Cette mesure s’ajoute à celle adoptée dans la foulée qui consiste depuis l’automne à interdire l’usage du téléphone cellulaire non seulement dans les classes mais aussi dans les corridors et autour des établissements scolaires.
Rejoints cette semaine, les directeurs des deux écoles secondaires de Baie-Comeau constatent que l’application de ces deux mesures ne pose pas problème et se disent même agréablement surpris par les effets positifs qu’elles engendrent.

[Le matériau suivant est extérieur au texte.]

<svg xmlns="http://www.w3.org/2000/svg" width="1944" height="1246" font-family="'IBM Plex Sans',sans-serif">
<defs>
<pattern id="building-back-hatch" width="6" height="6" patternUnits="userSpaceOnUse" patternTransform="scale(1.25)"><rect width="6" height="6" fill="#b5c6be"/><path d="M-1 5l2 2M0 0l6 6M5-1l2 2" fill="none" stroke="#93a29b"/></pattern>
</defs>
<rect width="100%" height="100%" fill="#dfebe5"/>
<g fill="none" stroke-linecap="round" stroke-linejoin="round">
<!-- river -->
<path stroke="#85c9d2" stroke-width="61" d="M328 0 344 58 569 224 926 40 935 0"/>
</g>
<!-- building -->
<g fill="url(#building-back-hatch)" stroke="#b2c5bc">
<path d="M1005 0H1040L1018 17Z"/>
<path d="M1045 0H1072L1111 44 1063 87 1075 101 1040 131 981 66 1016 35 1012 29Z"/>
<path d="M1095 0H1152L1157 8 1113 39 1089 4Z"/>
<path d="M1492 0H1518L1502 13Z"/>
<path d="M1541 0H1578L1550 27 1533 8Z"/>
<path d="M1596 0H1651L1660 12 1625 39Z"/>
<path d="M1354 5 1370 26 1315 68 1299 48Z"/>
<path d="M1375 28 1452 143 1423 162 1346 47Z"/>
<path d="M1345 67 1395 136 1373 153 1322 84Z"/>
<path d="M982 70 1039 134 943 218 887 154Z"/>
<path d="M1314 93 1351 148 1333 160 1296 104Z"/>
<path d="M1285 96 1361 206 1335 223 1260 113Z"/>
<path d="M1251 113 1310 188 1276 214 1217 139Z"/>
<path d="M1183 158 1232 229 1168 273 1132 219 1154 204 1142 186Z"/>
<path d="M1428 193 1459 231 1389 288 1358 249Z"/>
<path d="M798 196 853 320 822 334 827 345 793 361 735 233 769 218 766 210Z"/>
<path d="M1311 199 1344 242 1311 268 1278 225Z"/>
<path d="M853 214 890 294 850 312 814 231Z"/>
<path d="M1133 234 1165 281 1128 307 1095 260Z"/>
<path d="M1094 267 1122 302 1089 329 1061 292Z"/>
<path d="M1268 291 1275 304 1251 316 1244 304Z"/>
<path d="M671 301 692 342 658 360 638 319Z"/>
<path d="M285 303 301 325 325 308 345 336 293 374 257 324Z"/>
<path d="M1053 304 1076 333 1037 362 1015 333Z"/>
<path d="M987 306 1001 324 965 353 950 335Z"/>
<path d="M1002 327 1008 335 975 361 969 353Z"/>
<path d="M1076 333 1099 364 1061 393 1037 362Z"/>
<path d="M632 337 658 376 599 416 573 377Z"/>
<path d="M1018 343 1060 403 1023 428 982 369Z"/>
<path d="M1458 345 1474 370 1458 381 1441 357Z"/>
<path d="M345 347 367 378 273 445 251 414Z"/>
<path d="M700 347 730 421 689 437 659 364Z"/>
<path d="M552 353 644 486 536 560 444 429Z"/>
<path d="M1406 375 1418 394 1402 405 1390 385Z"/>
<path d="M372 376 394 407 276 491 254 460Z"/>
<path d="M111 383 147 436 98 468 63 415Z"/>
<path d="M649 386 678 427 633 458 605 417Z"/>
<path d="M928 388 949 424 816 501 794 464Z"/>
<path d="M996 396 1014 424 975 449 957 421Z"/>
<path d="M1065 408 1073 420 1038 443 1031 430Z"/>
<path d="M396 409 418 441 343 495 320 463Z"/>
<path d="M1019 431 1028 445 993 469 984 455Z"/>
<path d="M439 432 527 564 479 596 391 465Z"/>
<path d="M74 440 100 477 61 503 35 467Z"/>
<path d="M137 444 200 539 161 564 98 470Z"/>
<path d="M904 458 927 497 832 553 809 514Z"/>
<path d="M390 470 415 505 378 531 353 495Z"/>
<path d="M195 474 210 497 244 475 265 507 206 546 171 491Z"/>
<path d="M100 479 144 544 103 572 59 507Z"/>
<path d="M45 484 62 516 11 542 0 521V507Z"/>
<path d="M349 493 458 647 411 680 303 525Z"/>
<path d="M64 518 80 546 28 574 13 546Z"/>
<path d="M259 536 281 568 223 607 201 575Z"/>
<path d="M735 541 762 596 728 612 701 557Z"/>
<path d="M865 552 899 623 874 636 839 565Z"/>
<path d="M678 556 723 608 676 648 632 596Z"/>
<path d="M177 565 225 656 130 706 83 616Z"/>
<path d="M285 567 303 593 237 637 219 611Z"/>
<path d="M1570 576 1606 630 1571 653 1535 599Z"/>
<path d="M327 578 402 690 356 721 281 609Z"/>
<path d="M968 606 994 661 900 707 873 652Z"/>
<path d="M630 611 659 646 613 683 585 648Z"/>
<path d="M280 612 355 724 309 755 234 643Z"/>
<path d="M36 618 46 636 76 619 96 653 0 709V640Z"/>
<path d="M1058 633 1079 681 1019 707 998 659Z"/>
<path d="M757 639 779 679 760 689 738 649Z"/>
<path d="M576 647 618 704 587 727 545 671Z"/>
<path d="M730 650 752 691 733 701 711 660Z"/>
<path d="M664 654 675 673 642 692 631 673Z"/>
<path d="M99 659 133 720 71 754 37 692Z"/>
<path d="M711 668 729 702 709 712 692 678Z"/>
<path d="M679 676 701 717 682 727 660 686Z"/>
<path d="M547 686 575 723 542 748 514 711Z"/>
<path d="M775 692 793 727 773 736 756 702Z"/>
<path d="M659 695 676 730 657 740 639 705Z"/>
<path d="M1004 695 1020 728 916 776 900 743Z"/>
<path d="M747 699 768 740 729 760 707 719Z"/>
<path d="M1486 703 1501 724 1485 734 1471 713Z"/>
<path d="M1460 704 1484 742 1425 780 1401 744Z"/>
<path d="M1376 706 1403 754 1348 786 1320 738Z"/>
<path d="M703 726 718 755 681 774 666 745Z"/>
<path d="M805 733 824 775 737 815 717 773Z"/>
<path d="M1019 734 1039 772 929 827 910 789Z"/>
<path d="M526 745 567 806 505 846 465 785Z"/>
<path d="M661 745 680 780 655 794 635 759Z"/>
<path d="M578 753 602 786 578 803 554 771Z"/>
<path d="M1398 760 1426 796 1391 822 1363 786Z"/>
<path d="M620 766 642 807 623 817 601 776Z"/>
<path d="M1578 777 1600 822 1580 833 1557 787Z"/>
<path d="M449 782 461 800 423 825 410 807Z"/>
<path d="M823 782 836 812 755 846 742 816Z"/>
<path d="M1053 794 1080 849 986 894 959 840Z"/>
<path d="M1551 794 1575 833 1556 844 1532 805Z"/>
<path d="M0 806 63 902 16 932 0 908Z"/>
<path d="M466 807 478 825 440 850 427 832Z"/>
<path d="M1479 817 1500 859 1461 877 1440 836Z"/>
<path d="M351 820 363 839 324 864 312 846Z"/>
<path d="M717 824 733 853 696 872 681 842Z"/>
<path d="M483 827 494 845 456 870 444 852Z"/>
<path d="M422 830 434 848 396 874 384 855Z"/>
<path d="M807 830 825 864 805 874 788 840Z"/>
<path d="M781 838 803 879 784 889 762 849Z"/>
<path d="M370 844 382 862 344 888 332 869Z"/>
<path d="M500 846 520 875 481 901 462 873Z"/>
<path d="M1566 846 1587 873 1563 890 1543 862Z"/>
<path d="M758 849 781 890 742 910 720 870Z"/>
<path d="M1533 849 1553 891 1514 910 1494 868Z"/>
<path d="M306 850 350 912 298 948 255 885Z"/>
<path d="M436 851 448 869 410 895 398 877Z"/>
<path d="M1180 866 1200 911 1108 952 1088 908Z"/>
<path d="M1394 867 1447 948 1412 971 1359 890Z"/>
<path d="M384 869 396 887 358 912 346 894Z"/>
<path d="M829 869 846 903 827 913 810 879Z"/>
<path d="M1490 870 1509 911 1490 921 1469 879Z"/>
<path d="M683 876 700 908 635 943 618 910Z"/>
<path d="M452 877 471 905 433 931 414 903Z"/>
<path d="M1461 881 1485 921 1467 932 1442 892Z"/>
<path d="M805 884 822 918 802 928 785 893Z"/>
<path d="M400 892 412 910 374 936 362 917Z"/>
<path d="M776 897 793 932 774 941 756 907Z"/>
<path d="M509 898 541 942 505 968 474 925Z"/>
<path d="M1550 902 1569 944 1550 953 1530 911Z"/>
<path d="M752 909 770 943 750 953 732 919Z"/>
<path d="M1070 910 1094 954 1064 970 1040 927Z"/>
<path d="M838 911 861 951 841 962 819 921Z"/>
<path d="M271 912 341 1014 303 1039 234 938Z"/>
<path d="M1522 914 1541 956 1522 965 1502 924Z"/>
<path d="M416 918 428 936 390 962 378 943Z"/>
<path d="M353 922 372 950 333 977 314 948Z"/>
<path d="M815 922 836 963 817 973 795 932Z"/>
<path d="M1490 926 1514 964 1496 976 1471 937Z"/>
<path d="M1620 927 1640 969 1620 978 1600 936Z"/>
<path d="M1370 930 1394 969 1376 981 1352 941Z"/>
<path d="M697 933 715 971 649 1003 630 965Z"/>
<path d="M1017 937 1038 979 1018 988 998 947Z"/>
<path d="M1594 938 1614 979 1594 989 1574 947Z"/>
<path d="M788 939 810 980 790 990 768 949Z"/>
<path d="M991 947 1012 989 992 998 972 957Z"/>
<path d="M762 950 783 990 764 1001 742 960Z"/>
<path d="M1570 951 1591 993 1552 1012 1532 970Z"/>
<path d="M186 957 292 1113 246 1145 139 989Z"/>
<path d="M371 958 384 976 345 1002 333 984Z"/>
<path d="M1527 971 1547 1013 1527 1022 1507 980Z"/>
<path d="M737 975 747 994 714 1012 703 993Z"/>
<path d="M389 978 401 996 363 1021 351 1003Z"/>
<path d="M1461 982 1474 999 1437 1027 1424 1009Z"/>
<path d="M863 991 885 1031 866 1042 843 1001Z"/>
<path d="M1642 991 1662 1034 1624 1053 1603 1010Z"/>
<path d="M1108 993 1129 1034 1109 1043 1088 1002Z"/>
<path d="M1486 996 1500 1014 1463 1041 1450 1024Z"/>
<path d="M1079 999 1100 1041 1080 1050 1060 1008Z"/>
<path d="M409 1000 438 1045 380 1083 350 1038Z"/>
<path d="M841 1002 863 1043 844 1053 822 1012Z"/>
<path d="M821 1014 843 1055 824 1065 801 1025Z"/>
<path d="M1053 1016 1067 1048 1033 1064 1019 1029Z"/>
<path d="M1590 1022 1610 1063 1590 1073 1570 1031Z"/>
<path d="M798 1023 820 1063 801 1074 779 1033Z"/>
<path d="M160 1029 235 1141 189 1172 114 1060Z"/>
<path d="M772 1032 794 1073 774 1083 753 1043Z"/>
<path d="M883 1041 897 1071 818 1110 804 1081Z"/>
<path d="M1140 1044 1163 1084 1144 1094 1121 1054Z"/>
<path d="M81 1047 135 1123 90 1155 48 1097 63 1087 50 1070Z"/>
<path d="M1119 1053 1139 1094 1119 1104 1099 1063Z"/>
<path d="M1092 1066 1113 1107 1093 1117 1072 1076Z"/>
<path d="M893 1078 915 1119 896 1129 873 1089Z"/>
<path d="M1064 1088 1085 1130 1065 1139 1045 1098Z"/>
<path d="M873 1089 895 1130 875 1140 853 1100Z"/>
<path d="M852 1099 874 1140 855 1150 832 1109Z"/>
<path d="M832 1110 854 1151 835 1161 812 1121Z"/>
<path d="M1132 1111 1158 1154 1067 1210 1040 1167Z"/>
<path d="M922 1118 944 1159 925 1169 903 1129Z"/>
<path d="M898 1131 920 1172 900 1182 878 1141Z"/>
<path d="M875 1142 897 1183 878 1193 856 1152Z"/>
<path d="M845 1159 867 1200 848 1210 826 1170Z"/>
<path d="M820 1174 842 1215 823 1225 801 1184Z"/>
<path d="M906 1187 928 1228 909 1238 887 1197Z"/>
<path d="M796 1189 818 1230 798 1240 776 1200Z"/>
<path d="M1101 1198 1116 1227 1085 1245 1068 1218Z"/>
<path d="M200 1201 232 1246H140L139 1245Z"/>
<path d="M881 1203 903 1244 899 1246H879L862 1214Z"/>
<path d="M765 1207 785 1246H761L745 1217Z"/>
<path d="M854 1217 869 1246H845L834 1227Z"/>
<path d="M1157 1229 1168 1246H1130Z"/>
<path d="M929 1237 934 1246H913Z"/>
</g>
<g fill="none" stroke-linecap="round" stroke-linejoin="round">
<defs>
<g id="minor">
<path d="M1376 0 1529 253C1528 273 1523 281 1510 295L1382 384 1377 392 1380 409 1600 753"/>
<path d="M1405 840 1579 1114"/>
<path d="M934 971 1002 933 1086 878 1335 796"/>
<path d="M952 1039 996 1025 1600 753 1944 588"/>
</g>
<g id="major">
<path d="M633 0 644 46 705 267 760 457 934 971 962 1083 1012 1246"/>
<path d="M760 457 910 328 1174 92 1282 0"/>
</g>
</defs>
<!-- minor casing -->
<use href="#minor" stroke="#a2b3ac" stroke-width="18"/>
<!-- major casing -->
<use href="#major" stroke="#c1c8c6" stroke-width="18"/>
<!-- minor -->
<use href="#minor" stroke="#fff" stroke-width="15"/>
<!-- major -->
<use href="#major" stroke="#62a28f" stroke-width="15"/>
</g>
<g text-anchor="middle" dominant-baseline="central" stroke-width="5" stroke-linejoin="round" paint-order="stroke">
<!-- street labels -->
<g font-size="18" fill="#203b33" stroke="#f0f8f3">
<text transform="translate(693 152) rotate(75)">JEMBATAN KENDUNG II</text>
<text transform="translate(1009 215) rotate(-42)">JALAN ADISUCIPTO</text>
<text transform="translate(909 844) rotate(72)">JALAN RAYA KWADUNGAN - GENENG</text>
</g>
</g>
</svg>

D’abord pour le vouvoiement, le directeur de l’école secondaire Serge-Bouchard, Steve Ahern, indique que les valeurs de respect étaient déjà présentes à 80% dans l’école, du fait que l’on y dispense le Programme d’éducation intermédiaire.
Donc l’instauration de cette consigne en milieu d’année n’a pas causé de choc.
Du côté de la polyvalente des Baies, le vouvoiement était moins répandu même si les adresses de ‘madame’ et de ‘monsieur’ étaient entrées dans les mœurs, selon le directeur général, Ken Bouchard.
Quant à l’interdiction du cellulaire, Steve Ahern constate qu’après quatre mois, les élèves collaborent avec l’appui des parents et que la direction a dû intervenir à 80 reprises depuis la rentrée, ce qui est peu selon lui.
De son côté, Ken Bouchard constate lui aussi une hausse de l’utilisation des jeux de table à la cafétéria et de l’intensité des conversations, au point que le bourdonnement des voix a exigé que l’on augmente le volume des cloches d’avertissement.
Mais l’absence des cellulaires a aussi entraîné le fait que des jeunes ont dû réapprendre à lire l’heure sur des cadrans.